▶ PROMPT: Please extract the consultancy profile below and reproduce all of it word for word.

▶ EXTRACT TO READ:
My company offers independent economic, market and legal-regulatory analysis and advice at the intersection of both sectors - especially in mortgage capital markets, mortgage lending and insurance, and housing policy.

My goal is to support the global knowledge base, help to develop more efficient and competitive businesses as well as transparent, stabiity-oriented and socially responsible public policies in this area.

For this commitment, I stand with my name.

Hans-Joachim (Achim) Dübel


LATEST ACTIVITIES

February 2013: Moodys belatedly decided to perform a U-turn on its sovereign rating methodology and to start downgrading sovereigns that try to socialize debt through inflation rather than actively reducing it. Here is Alphaville's background on the UK decision, the first in a series I assume. See my January 2012 Handelsblatt article, english version, in the context of S&Ps decision on France. It argued that the rating agencies general view that sovereigns should be given credit for being able to inflate debt away was de-facto selecting rather than evaluating the impact of macroeconomic strategies on investors. 

What we are seeing currently seems to be nothing less than a tectonic shift in rating agency methodology, which in the past had always rejected to consider market risk as a stealth variant of credit risk. In a low-growth environment the message to policy makers is clear: hard debt restructuring decisions can't be avoided, and it doesn't matter much in that regard whether you're inside or outside a currency union.

January 2013: Comment on the Eurozone's bank bondholder bailout policies and how they drove sovereign credit into subordination and even default. Use the term 'bond' as economically equivalent with large uninsured deposits, both are legally pari passu in insolvency. The deeper you analyze the actual bailout outcomes - I look briefly into Ireland, Spain and Greece in the piece - the more clearly you fathom the gap between the pitiful current practices that hit too few, and sometimes even the wrong investors, and the grand designs promised every day by Europe's financial policy elite. I cannot see a banking union coming out of this process that is more than a trivial fiscal transfer mechanism, i.e. truly accepted by Europe's banks as a mutual risk management obligation. Publication in CES-Ifo Forum 4/2012.

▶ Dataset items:
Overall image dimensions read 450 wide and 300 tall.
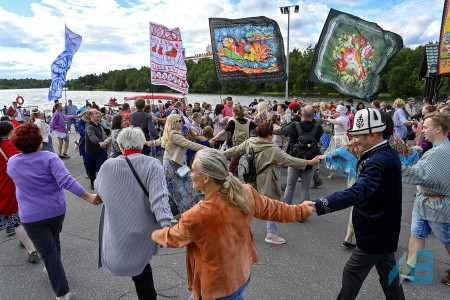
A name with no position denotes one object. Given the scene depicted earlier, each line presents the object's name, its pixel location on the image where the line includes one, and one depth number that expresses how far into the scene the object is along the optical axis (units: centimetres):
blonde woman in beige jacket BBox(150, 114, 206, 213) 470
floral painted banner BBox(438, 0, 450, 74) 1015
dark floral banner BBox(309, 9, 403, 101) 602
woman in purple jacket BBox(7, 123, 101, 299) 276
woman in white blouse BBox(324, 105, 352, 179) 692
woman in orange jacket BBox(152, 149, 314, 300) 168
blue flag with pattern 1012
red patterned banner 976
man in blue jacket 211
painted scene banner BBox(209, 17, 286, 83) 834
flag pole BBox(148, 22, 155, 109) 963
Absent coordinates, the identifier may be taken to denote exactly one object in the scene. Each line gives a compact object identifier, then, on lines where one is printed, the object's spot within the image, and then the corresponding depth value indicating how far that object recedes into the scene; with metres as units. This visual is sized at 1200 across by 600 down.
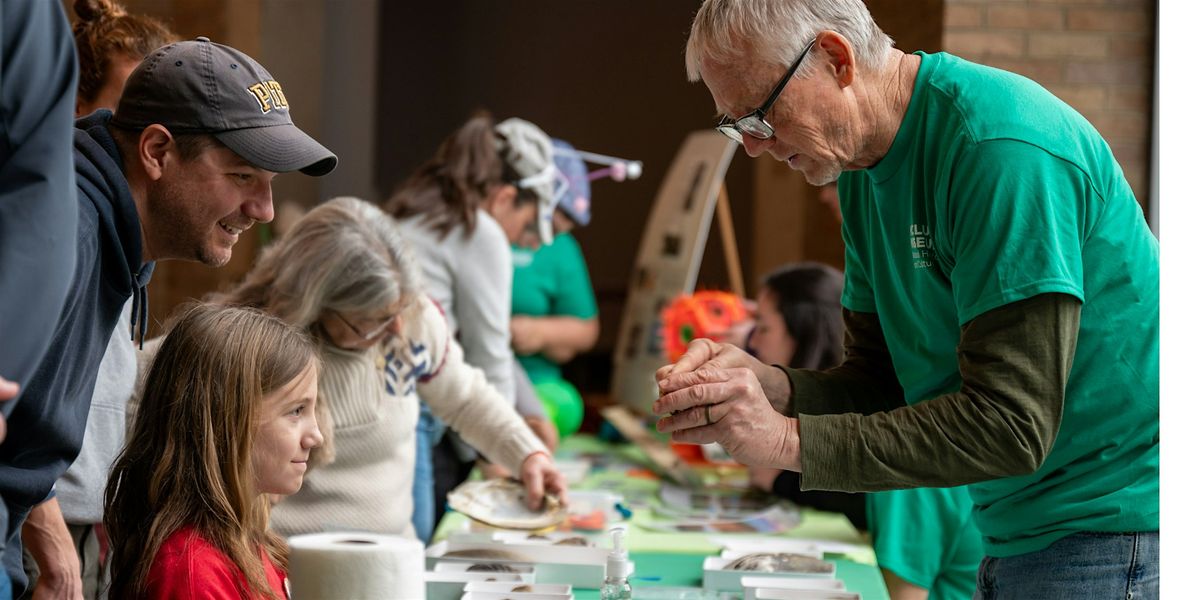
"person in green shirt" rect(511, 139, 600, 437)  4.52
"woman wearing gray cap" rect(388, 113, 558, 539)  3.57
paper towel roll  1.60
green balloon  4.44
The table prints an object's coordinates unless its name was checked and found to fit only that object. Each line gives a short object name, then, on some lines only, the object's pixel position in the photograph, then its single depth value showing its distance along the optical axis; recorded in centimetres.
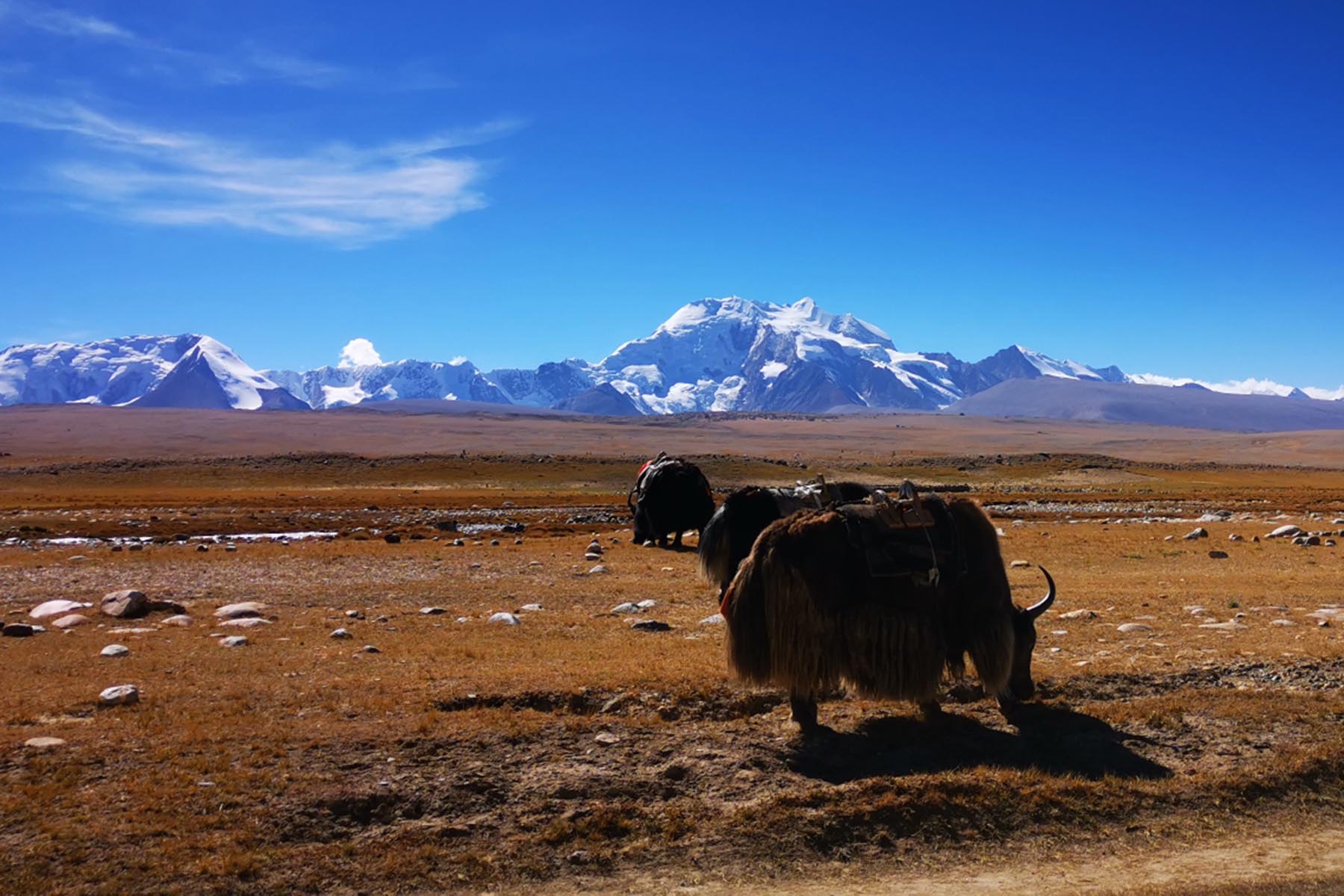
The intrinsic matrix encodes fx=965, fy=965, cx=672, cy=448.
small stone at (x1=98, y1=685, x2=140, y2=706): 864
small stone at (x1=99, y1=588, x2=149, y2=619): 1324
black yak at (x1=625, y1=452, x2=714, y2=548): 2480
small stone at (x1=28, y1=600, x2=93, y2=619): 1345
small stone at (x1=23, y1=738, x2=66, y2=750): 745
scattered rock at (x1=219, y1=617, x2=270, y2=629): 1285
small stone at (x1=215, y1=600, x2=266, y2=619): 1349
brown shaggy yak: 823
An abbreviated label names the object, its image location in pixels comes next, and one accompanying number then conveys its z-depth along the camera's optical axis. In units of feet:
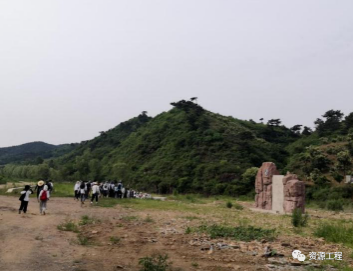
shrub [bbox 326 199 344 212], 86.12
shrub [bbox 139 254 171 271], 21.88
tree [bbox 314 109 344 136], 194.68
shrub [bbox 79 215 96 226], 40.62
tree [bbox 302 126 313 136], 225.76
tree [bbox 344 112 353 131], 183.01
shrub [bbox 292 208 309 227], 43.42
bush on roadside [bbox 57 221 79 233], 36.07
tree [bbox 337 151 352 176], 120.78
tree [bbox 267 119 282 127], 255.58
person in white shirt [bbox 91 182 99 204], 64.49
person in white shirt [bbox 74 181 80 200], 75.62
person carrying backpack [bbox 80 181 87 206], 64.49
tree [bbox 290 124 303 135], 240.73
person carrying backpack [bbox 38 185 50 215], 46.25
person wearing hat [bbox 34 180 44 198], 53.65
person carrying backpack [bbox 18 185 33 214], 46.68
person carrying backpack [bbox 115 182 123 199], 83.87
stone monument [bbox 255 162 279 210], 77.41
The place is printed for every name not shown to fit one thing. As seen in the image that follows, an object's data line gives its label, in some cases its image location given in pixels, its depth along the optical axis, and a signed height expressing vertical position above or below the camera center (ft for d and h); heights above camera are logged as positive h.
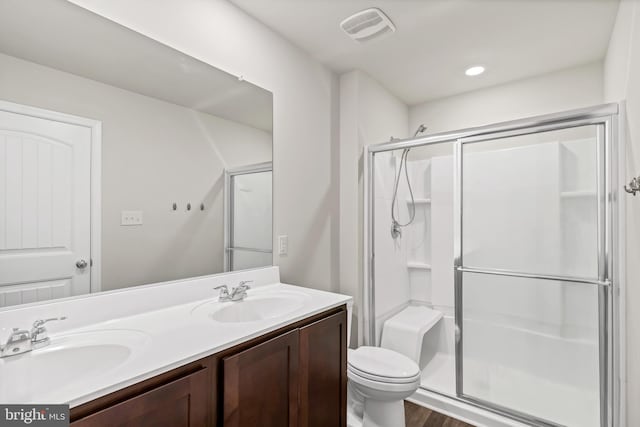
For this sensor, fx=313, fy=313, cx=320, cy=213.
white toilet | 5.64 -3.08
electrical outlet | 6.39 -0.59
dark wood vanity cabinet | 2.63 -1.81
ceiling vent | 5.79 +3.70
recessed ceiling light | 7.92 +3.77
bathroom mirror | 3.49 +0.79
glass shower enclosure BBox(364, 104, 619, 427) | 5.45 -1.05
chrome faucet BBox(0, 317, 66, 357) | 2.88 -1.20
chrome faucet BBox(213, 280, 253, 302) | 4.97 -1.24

▶ TASK OUTPUT:
My company offers independent economic, market and legal-regulatory analysis and advice at the intersection of both sectors - especially in mortgage capital markets, mortgage lending and insurance, and housing policy.

My goal is to support the global knowledge base, help to develop more efficient and competitive businesses as well as transparent, stabiity-oriented and socially responsible public policies in this area.

For this commitment, I stand with my name.

Hans-Joachim (Achim) Dübel


LATEST ACTIVITIES

February 2013: Moodys belatedly decided to perform a U-turn on its sovereign rating methodology and to start downgrading sovereigns that try to socialize debt through inflation rather than actively reducing it. Here is Alphaville's background on the UK decision, the first in a series I assume. See my January 2012 Handelsblatt article, english version, in the context of S&Ps decision on France. It argued that the rating agencies general view that sovereigns should be given credit for being able to inflate debt away was de-facto selecting rather than evaluating the impact of macroeconomic strategies on investors. 

What we are seeing currently seems to be nothing less than a tectonic shift in rating agency methodology, which in the past had always rejected to consider market risk as a stealth variant of credit risk. In a low-growth environment the message to policy makers is clear: hard debt restructuring decisions can't be avoided, and it doesn't matter much in that regard whether you're inside or outside a currency union.

January 2013: Comment on the Eurozone's bank bondholder bailout policies and how they drove sovereign credit into subordination and even default. Use the term 'bond' as economically equivalent with large uninsured deposits, both are legally pari passu in insolvency. The deeper you analyze the actual bailout outcomes - I look briefly into Ireland, Spain and Greece in the piece - the more clearly you fathom the gap between the pitiful current practices that hit too few, and sometimes even the wrong investors, and the grand designs promised every day by Europe's financial policy elite. I cannot see a banking union coming out of this process that is more than a trivial fiscal transfer mechanism, i.e. truly accepted by Europe's banks as a mutual risk management obligation. Publication in CES-Ifo Forum 4/2012.